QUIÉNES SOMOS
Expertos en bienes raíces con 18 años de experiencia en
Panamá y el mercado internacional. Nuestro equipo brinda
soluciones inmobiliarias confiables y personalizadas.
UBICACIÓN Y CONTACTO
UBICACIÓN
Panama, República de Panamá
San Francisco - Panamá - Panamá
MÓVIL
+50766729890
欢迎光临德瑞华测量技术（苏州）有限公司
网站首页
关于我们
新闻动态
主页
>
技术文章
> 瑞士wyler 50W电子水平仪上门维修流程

----

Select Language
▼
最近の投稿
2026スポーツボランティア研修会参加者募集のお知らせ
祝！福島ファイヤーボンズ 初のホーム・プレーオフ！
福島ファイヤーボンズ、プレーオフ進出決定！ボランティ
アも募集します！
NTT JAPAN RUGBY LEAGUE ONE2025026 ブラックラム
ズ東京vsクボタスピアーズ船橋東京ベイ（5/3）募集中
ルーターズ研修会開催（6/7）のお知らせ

----

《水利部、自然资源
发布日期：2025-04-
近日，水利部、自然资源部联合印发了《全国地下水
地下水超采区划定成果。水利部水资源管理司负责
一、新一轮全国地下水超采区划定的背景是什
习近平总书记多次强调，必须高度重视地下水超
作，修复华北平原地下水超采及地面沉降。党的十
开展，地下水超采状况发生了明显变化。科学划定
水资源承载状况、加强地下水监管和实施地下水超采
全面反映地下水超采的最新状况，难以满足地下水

----

Sift the material for lines that include the word "Panamá", and copy each one.

# Your response
Panamá y el mercado internacional. Nuestro equipo brinda
Panama, República de Panamá
San Francisco - Panamá - Panamá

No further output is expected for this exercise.